Data are based on in situ observations at Cape Grim, Tas., and measurements on the Cape Grim air archive (1978-2000), compared to scenario A3 (Madronich & Velders 1999) assuming global compliance to the Montreal Protocol (top). Location of Cape Grim, Tas. (bottom).
Source: CSIRO; Cape Grim Baseline Air Pollution Station; Oram et al. (1995); Fraser et al. (1999); Madronich & Velders (1999); Prinn et al. (2000)
Ozone-depleting substances that continue to grow in the background atmosphere are several of the CFCs and halons and all of the HCFCs, because they continue to be emitted from their large 'banks' in the developed world and because of expanding use in the developing world. The chlorinated solvents (methyl chloroform and carbon tetrachloride) are in decline and methyl bromide levels are constant. The net stratospheric chlorine data show (Figure 69) that the accumulation of ozone-depleting substances in the background atmosphere slowed during the early 1990s, stopped in the mid-1990s (maximum in 1994) and now is declining slowly. This is a significant development since 1996 (SoE 1996), which showed a slight reduction of total chlorine in the lower atmosphere in the early 1990s. Models indicate that stratospheric chlorine and ozone responses lag chlorine behaviour in the lower atmosphere by about three to five years, suggesting that stratospheric ozone depletion over Australia and Antarctica should have peaked in the late 1990s.
Ozone depletion was first observed in Antarctica in the early 1970s (first reported by Farman et al. 1985) when stratospheric chlorine levels had risen to about 2 ppb (Figure 70). Predictions of future chlorine levels suggest that ozone recovery is expected by about 2050 (when chlorine levels fall to about 2 ppb). However, recovery may be delayed by as much as 50 years because of climate change (a colder stratosphere, resulting from enhanced levels of greenhouse gases, leads to more ozone destruction in polar regions) and larger than anticipated use of ozone-depleting substances, in particular CFCs and halons, in developing countries.
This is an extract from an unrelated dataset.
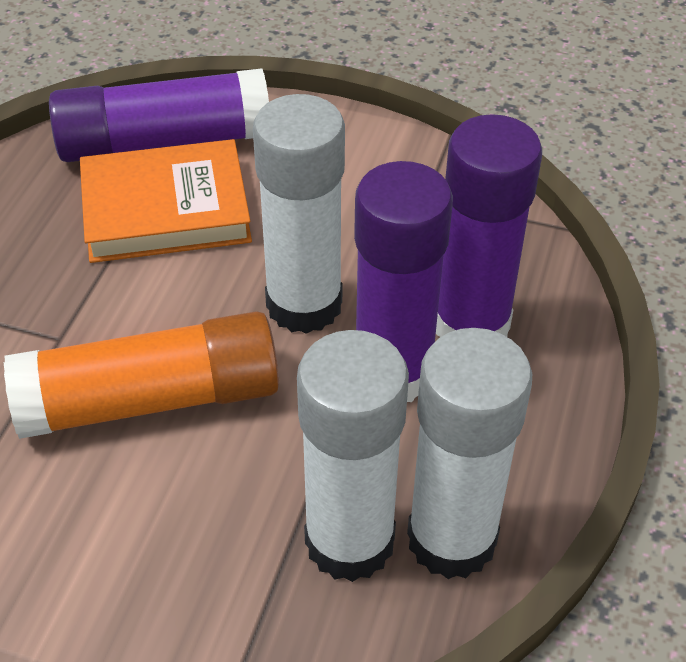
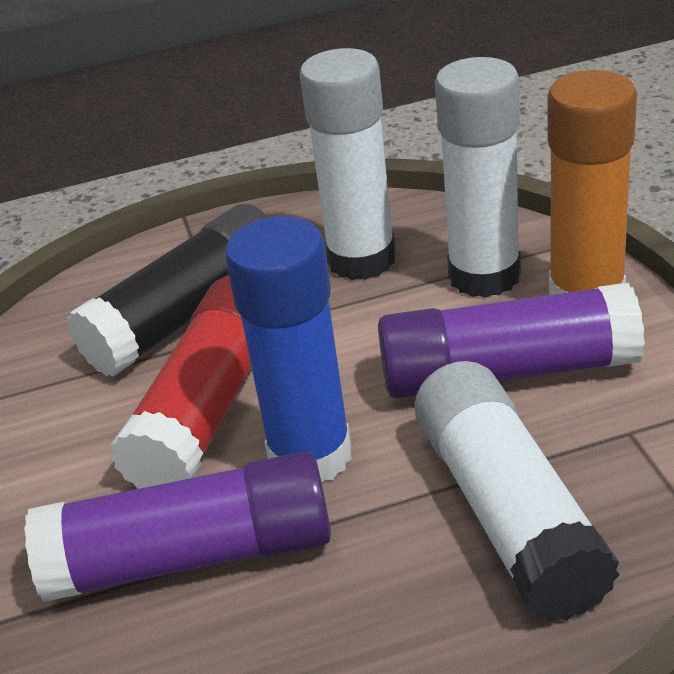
black glue stick: none = 0 -> [67,204,268,377] = 1
blue glue stick: none = 0 -> [224,216,352,482] = 1
orange book: [80,139,252,263] = 1 -> none = 0
purple glue stick: [49,68,269,162] [354,161,453,402] [436,114,542,337] = 3 -> [24,451,331,602] [378,282,645,398] = 2
red glue stick: none = 0 -> [110,275,252,489] = 1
Illegal production of ozone-depleting substances is believed to be relatively small and is not expected to delay ozone recovery significantly (Fraser 2000).
Figure 70: Past and future stratospheric chlorine levels (ppb, cumulative) based on global atmospheric observations (1980-2000), historic (1960-1980) and future emission data (2000-2050) of the major ozone-depleting substances.
Future emissions are calculated assuming global compliance to the Montreal Protocol (scenario A3, Madronich & Velders 1999). The contribution of methyl bromide is split into anthropogenic (A) and natural (N) components and the natural ozone-depleting substance methyl chloride is included. The line at 2 ppb corresponds to when ozone depletion was first detected (about 1980) and when ozone recovery is anticipated (about 2050). Other chlorocarbons such as chloroform (CHCl3), dichloromethane (CH2Cl2) and a range of chlorinated solvents contribute a further 0.1 ppb to stratospheric chlorine (not shown).
Source: Madronich and Velders (1999).
Ozone recovery is expected by about 2050 but may be delayed by as much as 50 years.